Ezra shook his head. “Hope to go before I expire, though.”
“How did your tribe get lost?”
“Old Pharaoh forced us to wander in the desert for thousands of years. Didn’t want no Jews in Egypt. Drew down on us with six hundred chariots, but we got away when the angel of God put a pillar of cloud in front of ’em just long enough so Moses could herd us across the Red Sea, which the Lord divided then closed back up.”
“Why didn’t Pharaoh want the Jews in Egypt?”
Ezra bent down, looked Roy right in his eyes and said, “The Jews are the smartest people on the face of the earth. Always have been, always will be. Old Pharaoh got frightened. Hitler, too.”
Roy noticed that the whites of Ezra’s eyes were not white; they were mostly yellow.
“They were scared of the Jews?”
Ezra straightened back up to his full height.
“You bet they were scared,” he said. “People get scared, they commence to killin’. After awhile, they get used to it, same as eatin’.”
Ezra picked up his mop and bucket.
“Nice talkin’ to you, Roy. You stop by again.”
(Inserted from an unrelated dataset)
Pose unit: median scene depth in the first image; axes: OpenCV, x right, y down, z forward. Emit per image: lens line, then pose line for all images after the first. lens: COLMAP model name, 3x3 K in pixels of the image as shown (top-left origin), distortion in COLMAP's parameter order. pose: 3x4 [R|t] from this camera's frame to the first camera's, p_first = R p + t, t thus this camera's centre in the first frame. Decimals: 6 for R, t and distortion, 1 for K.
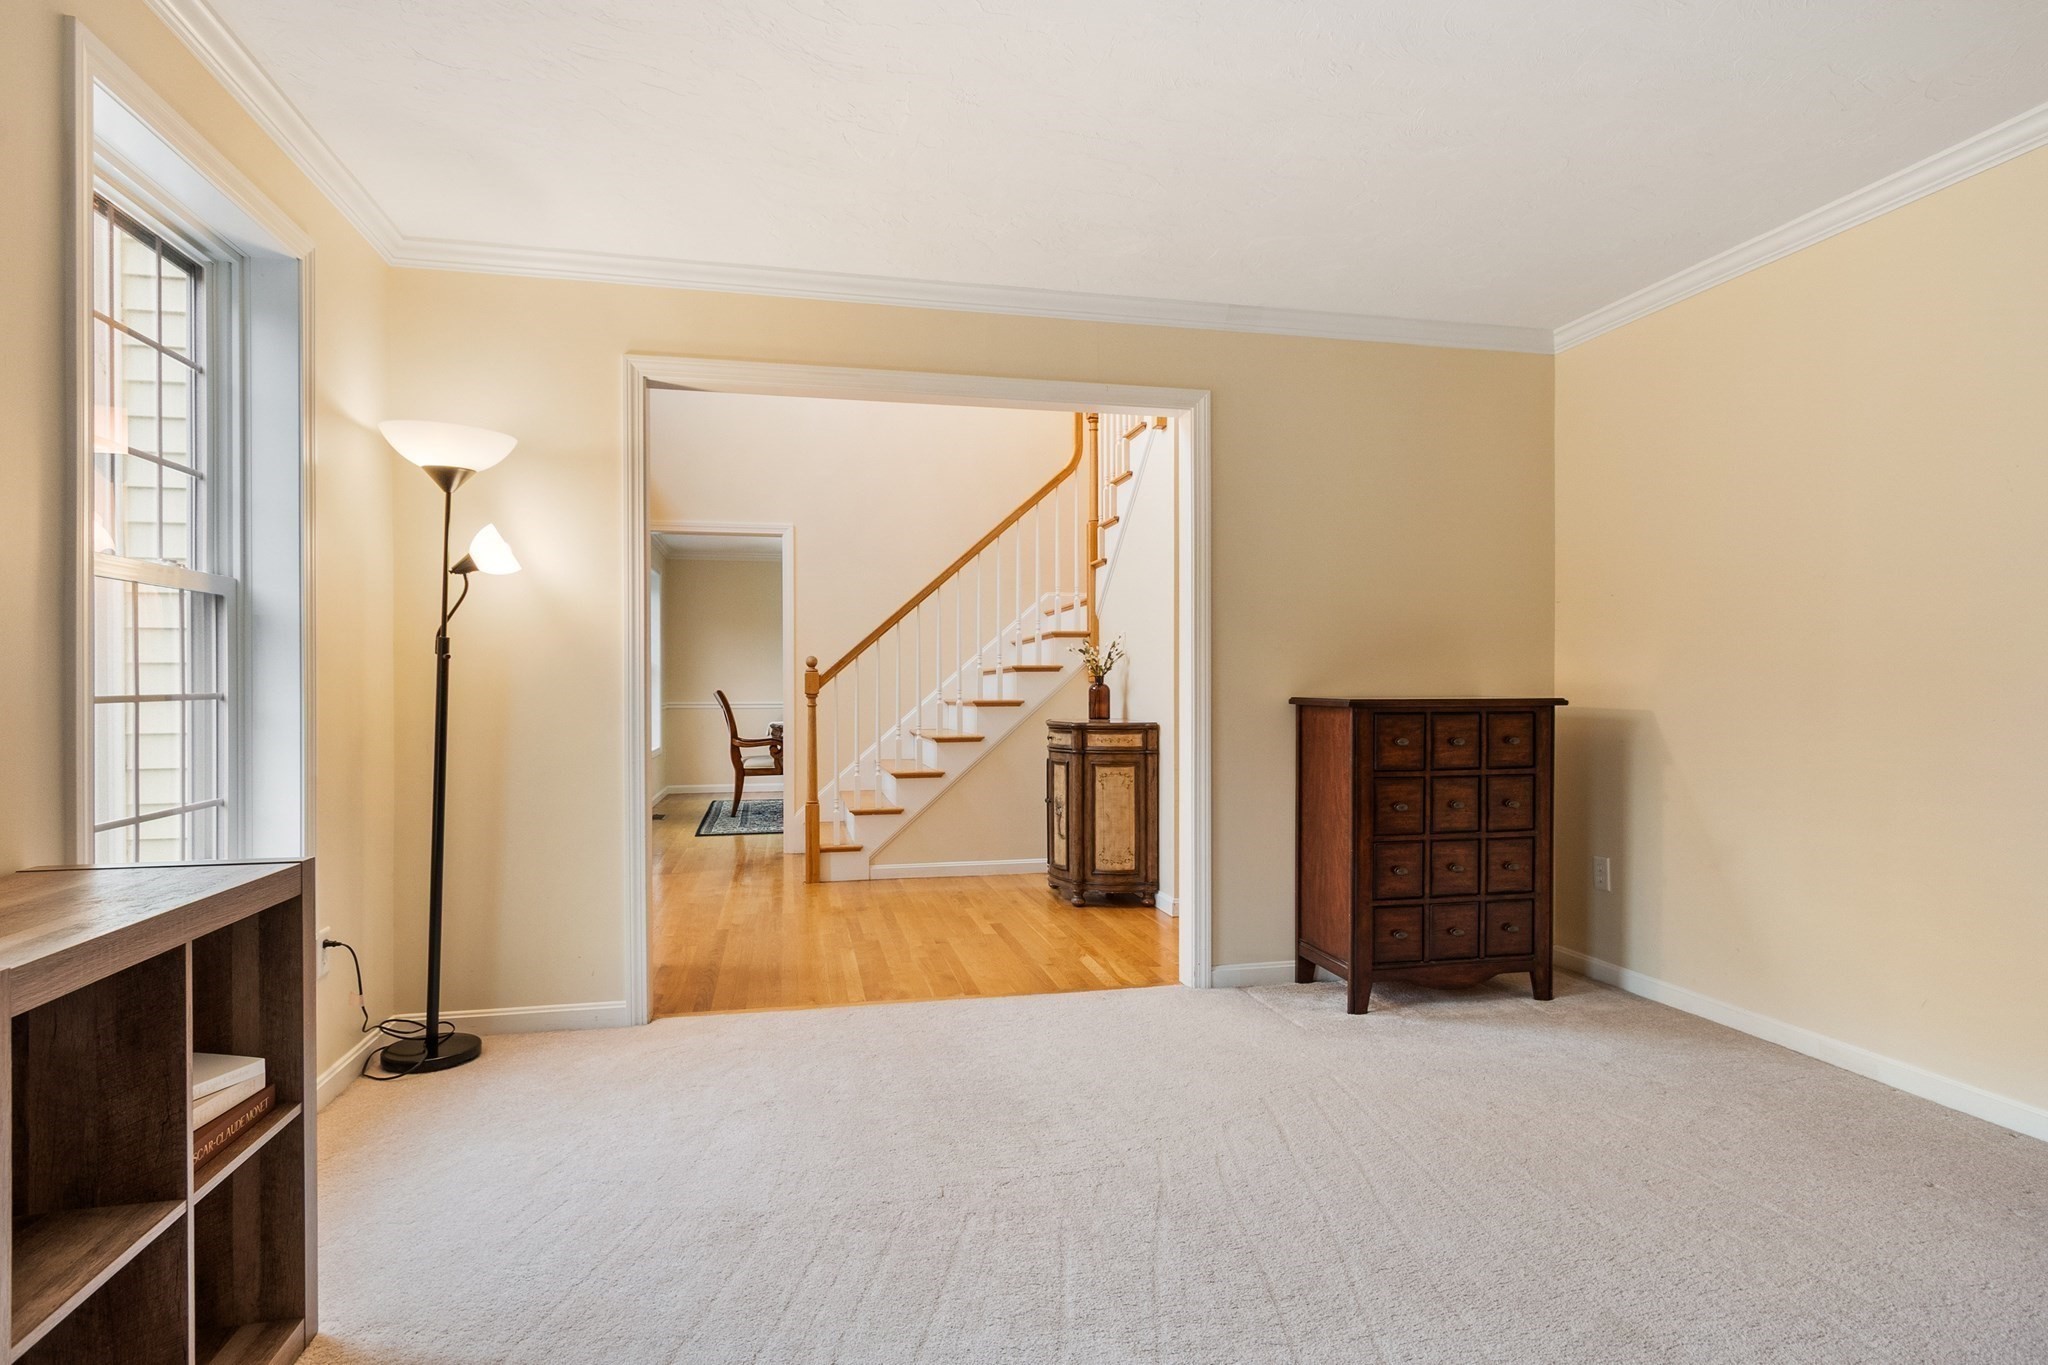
lens RADIAL K [[1096.8, 0, 1025.2], [0, 1096.8, 686.3], [0, 0, 1]] dist [-0.000577, 0.000014]
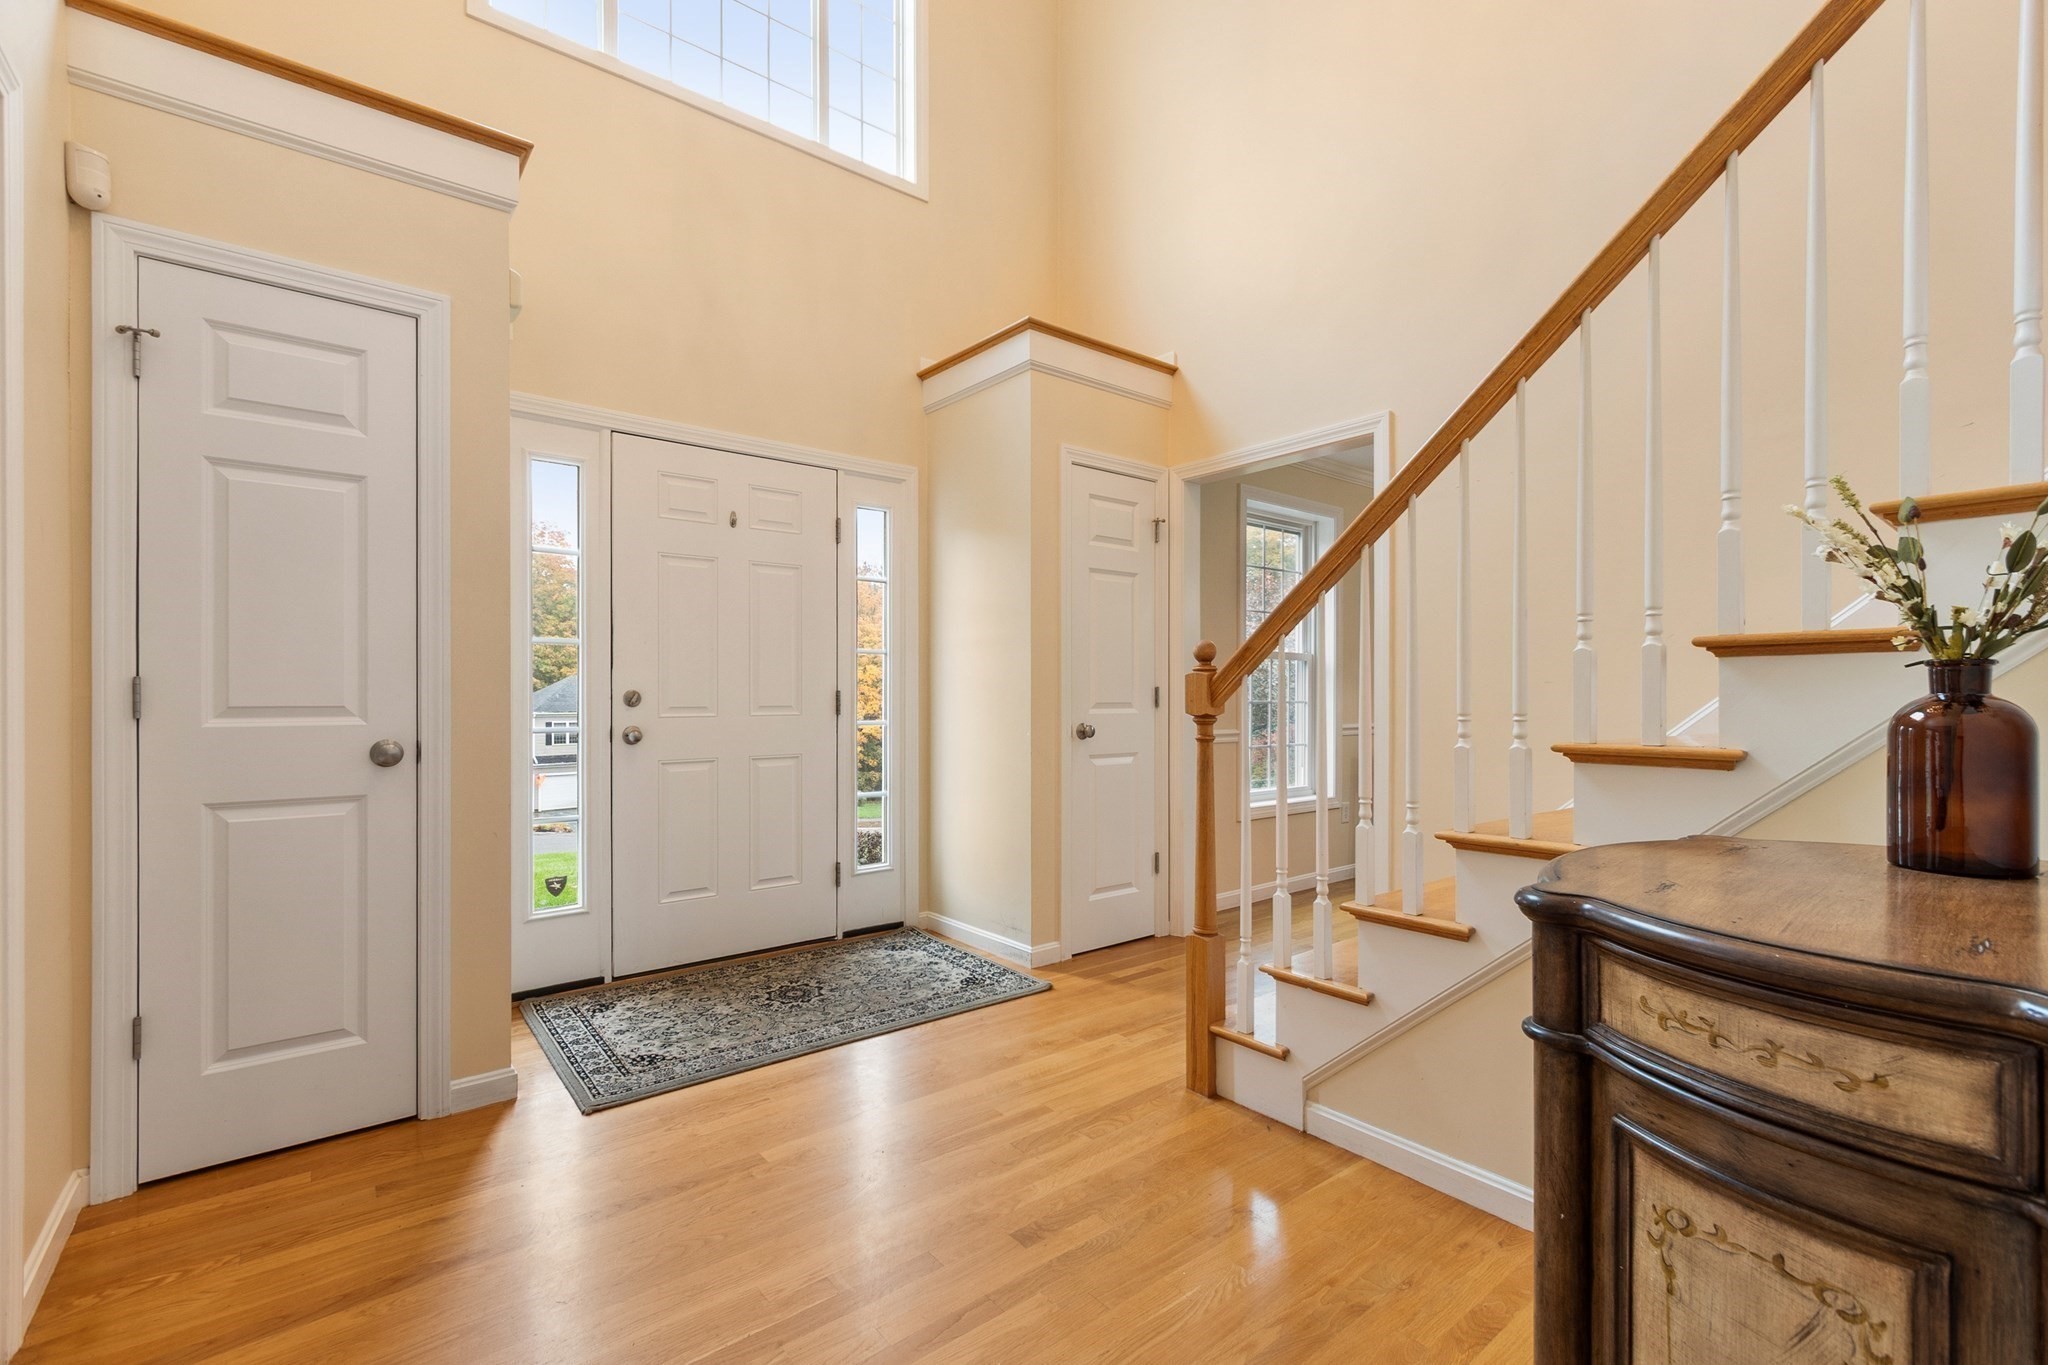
lens RADIAL K [[892.6, 0, 1022.8], [0, 892.6, 695.0], [0, 0, 1]] dist [0.001686, -0.000689]
pose [[0.446220, 0.002504, -0.894920, 0.132998], [-0.002210, 0.999996, 0.001697, -0.002975], [0.894920, 0.001220, 0.446224, 0.731892]]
Ezra turned and entered the synagogue.
Walking to Elmo’s house, Roy thought about Ezra’s tribe wandering lost in the desert. They must have been smart, Roy decided, to have survived for so long.
Big Sol was sitting in his easy chair in the living room, drinking a Falstaff and watching the White Sox play the Tigers on TV.
“Hey, Big Roy!” he said. “How you doin’?”
“Did the Lost Tribe of Israel really wander in the desert for thousands of years?” Roy asked.
Big Sol nodded his head. “Yeah, but that was a long time ago. The Jews were tough in them days.”
“Ezra, the janitor at the synagogue up the street, told me that Jews are the smartest people on the planet.”
Big Sol stared seriously at the TV for several seconds. Pierce struck Kaline out on a change-up.
“Yeah, well,” Big Sol said, turning to look at Roy, “he won’t get no argument from me.”